Work required
From the tribunal decision, extract the passage that begins at the words "- Respondent’s written" and stops after the words "- Written submissions of the respondent, paragraph 12.", copying it word for word.

Document segment Block Start

30I also note a contradiction between the FAE, in which the applicant reported he is performing his personal care and no longer needs help, and Mr. Agaton’s observation that the applicant needs assistance with his personal care. In the FAE, it is stated that there are limitations but these would not preclude the applicant from performing the majority of his home maintenance and housekeeping activities. Based on the totality of the evidence, I find that, despite some minor limitations, the applicant has returned to his pre-accident level of functioning and is able to perform the activities of his daily living. On this basis, I find the assessments are not reasonable and necessary.
Claim for an Award under Section 10 for Unreasonably Held or Delayed Payments
31The applicant claims he is entitled to an award for unreasonably held or delayed payments.
32Section 10 of Ontario Regulation 664 permits the Tribunal to award a lump sum of up to 50% of the amount to which the insured person (i.e., the applicant) was entitled at the time of the award together with interest on all amounts then owing (including unpaid interest) if it finds that that an insurer (i.e., the respondent) has “unreasonably” withheld or delayed payments.
33Having found that the applicant is not entitled to the assessments there is no basis on which to make an award. The applicant’s award request is dismissed.
CONCLUSION
34For the reasons outlined, I find that:
a. The applicant is not entitled to a claim for the cost of the three assessments. The applicant is not entitled to an award for unreasonably held or delayed payments under section 10 of Ontario Regulation 664.
b. Interest is not payable as there are no overdue payments.
Released: October 12, 2018
____________________________
Thérèse Reilly
Adjudicator
Footnotes
- R.R.O. 1990, Reg. 664
- Written submissions of the applicant, paragraph 6.
- Vocational Evaluation, April 10, 2014, Applicant document brief, Tab 2.
- Respondent’s written submissions, paragraph 11. Report of Dr. Jenkinson, dated January 17, 2014. Tab 1, applicant’s document brief.
- Written submissions of the applicant, paragraph 15.
- Affidavit of the applicant paragraph 30.
- Affidavit of the applicant, dated July 23, 2018, paragraph 14
- Written submissions of the respondent, paragraphs 14 and 15.
- CNR’s of Dr. Penhearow, Tab G, written submissions of the respondent, paragraph 12.
- Written submissions of the respondent, paragraph 12.
- Report of Dr. Oshidari dated July 7, 2016 Tab 1, Written submissions of the respondent, paragraphs 21-23.
- Written submissions of the respondent, paragraph 26. Reports are at Tabs I and J.
- Independent Medical Report dated June 8, 2016, applicant document brief, Tab 15.
- Written submissions of the respondent, paragraph 30.
- Functional Abilities Evaluation, written submissions of the respondent, paragraphs 32, 33 and Tab N.
- Affidavit of the applicant, dated July 23, 2018, paragraph 11.
- Employment counselling report, dated December 10, 2014, Tab 3 of Applicant Document Brief.
- Affidavit of the applicant, dated July 23, 2018, paragraphs 16 to 19.
- Affidavit of the applicant, dated July 23, 2018, paragraphs 17 and 18.
- Orthopaedic Surgery Assessment Report of Dr. Soriano, dated September 12, 2017, document brief of the applicant, tab 26.

Document segment Block End
Stored data Block Start

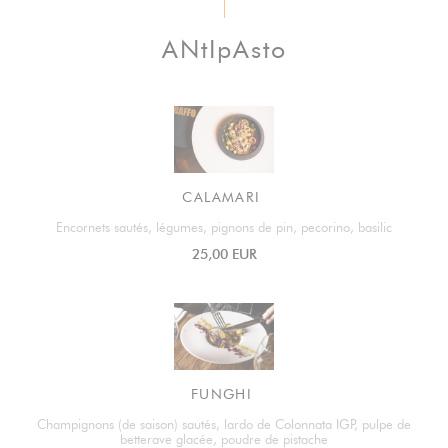
ANtIpAsto
CALAMARI
Encornets sautés, légumes, pignons de pin, pecorino, basilic
25,00 EUR
FUNGHI
Champignons (de saison) sautés, lardo de Colonnata IGP, pulpe de
betterave glacée, poudre de pistache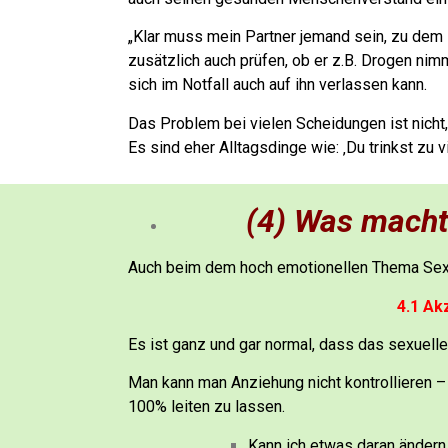
„Klar muss mein Partner jemand sein, zu dem 
zusätzlich auch prüfen, ob er z.B. Drogen nim
sich im Notfall auch auf ihn verlassen kann.
Das Problem bei vielen Scheidungen ist nicht,
Es sind eher Alltagsdinge wie:
‚Du trinkst zu v
(4) Was macht 
Auch beim dem hoch emotionellen Thema Sex 
4.1 Ak
Es ist ganz und gar normal, dass das sexuelle
Man kann man Anziehung nicht kontrollieren – 
100% leiten zu lassen.
Kann ich etwas daran ändern,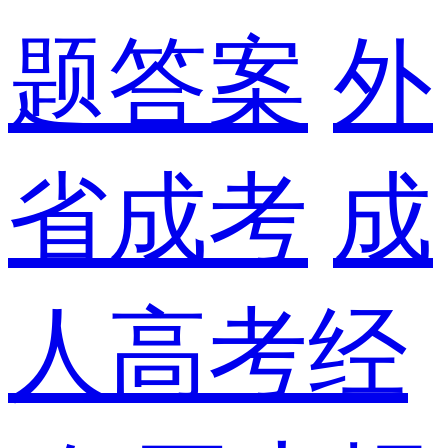
题答案
外
省成考
成
人高考经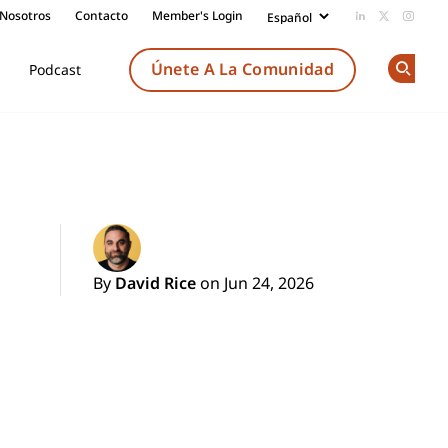
 Nosotros
Contacto
Member's Login
Add us on Li
Follow us
Follow
Únete A La Comunidad
Podcast
Op
By
David Rice
on Jun 24, 2026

Stored data Block End

Solution
- Respondent’s written submissions, paragraph 11. Report of Dr. Jenkinson, dated January 17, 2014. Tab 1, applicant’s document brief.
- Written submissions of the applicant, paragraph 15.
- Affidavit of the applicant paragraph 30.
- Affidavit of the applicant, dated July 23, 2018, paragraph 14
- Written submissions of the respondent, paragraphs 14 and 15.
- CNR’s of Dr. Penhearow, Tab G, written submissions of the respondent, paragraph 12.
- Written submissions of the respondent, paragraph 12.